Every 5°C rise in maximum temperature pushes up the rate of hospital admissions for serious injuries among children, reveals one of the largest studies of its kind published online in Emergency Medicine Journal.

Conversely, each 5° C drop in the minimum daily temperature boosts adult admissions for serious injury by more than 3%, while snow prompts an 8% rise, the research shows.

The authors base their findings on the patterns of hospital treatment for both adults and children in 21 emergency care units across England, belonging to the Trauma Audit and research Network (TARN), between 1996 and 2006.

Any patient requiring hospital admission for more than three days, a transfer to another hospital or critical care, or who subsequently died after being injured, was included in the analysis in a bid to see if clear temporal patterns emerged, which were linked to prevailing weather conditions.

These criteria applied to just under 60,000 patients, whose average age was 48 (adults) and 10 (children).

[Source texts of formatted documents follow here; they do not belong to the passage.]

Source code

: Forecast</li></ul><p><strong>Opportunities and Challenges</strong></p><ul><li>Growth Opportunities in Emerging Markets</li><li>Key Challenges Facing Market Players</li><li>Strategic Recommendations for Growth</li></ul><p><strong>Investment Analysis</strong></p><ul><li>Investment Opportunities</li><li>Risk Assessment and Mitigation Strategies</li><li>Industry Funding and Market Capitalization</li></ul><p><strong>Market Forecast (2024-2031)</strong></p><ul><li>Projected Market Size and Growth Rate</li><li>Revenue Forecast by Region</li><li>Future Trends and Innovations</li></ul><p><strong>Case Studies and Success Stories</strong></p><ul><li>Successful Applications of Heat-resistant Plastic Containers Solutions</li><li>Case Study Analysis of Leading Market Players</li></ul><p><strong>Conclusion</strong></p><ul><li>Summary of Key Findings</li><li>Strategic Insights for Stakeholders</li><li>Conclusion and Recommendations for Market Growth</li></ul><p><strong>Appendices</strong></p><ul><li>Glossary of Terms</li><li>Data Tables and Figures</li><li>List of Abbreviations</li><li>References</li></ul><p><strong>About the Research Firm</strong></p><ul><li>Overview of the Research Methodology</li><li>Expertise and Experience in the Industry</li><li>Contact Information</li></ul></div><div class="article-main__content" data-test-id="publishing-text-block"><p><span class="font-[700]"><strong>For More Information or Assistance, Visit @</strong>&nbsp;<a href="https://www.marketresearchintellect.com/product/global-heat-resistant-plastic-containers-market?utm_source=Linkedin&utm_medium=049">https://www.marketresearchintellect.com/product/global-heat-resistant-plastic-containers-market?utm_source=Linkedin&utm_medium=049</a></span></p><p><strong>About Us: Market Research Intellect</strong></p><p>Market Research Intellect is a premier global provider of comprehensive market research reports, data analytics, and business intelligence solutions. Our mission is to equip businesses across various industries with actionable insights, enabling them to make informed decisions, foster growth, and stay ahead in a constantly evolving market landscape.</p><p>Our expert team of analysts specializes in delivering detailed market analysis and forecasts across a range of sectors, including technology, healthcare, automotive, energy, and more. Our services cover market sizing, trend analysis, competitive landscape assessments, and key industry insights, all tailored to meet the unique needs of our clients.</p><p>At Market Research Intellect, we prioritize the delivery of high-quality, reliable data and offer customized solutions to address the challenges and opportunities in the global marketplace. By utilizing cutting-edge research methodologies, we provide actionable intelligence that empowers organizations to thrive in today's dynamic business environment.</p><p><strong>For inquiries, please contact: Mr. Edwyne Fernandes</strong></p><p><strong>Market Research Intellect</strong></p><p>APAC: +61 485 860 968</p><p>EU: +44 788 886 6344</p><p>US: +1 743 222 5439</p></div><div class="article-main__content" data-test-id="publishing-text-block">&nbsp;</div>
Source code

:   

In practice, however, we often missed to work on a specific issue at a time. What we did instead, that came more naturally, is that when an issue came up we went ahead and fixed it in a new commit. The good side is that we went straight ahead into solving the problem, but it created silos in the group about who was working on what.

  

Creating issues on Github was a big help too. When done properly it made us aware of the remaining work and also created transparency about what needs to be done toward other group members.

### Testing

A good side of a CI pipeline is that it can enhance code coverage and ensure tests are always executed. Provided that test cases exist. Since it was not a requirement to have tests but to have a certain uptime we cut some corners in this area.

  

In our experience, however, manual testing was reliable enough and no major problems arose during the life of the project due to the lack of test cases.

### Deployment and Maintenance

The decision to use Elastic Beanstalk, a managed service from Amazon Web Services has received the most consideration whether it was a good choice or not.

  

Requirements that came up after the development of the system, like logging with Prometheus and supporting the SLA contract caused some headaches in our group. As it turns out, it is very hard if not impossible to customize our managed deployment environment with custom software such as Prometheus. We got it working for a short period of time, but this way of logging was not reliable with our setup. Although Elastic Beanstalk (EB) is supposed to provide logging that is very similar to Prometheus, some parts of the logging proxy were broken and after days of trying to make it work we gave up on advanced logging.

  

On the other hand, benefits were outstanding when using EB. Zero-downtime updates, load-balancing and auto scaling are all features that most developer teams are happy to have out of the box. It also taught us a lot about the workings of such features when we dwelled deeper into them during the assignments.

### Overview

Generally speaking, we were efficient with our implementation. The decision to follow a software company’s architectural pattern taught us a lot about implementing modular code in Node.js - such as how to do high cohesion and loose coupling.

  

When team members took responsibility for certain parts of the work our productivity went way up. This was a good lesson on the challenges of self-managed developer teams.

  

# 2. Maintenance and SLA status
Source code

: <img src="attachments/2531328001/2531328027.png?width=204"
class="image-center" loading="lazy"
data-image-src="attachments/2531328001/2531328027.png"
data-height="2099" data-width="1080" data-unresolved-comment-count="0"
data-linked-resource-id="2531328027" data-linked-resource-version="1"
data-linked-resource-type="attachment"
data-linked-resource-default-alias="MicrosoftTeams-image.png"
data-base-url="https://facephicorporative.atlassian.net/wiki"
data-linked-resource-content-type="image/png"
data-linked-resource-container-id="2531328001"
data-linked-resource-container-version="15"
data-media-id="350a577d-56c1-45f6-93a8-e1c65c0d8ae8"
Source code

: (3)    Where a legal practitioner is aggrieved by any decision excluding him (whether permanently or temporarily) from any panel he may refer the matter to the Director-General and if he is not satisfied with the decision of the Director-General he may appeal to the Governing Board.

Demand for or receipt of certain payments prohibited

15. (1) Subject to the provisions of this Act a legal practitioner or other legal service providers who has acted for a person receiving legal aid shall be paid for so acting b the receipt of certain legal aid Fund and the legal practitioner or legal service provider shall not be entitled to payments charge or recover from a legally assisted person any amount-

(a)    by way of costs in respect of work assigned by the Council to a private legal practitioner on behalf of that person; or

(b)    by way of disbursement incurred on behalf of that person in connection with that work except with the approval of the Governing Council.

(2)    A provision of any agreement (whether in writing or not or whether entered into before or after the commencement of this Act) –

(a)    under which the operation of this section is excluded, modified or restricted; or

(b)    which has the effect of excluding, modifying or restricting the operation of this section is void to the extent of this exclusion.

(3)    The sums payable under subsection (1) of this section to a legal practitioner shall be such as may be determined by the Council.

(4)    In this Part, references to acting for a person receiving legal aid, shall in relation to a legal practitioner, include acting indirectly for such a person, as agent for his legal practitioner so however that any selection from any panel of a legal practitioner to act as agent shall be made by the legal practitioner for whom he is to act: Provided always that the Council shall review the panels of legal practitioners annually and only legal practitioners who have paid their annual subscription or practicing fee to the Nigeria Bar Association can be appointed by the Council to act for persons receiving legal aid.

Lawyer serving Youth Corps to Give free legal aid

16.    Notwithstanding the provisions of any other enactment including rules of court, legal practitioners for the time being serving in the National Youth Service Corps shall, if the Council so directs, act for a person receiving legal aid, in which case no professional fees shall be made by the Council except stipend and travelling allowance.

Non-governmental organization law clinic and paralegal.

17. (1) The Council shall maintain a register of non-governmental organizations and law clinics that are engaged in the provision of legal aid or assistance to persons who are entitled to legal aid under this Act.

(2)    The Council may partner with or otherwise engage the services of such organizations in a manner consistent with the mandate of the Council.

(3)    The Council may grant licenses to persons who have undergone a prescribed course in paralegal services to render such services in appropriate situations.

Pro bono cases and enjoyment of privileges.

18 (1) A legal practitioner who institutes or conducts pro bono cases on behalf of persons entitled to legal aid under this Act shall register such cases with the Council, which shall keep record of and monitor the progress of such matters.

The data analysis indicated strong seasonal trends.

Among adults, every 5°C rise in maximum daily temperature and each additional two hours of sunshine increased the admission rate for serious injury by just under 2%.

But an even stronger pattern was seen among admissions for children, with equivalent temperature rises prompting a 10% increase in admissions and extra sunshine a 6% increase.

The authors calculate that the rate of children's admissions between the months of April and September may be up to 50% higher than average.

At the other end of the scale, each 5°C drop in the minimum daily temperature boosted adult admissions for serious injury by more than 3%, while snow prompted an 8% rise.

Admissions peaked at weekends.

"The results of this extensive study, covering many trauma units of varying size and location over an extensive period of time, show strong and intuitively convincing relationships between recorded weather and trauma admissions," say the authors.

They conclude that this analysis could be used to predict daily admission rates, and therefore staffing levels and the planning of other resources.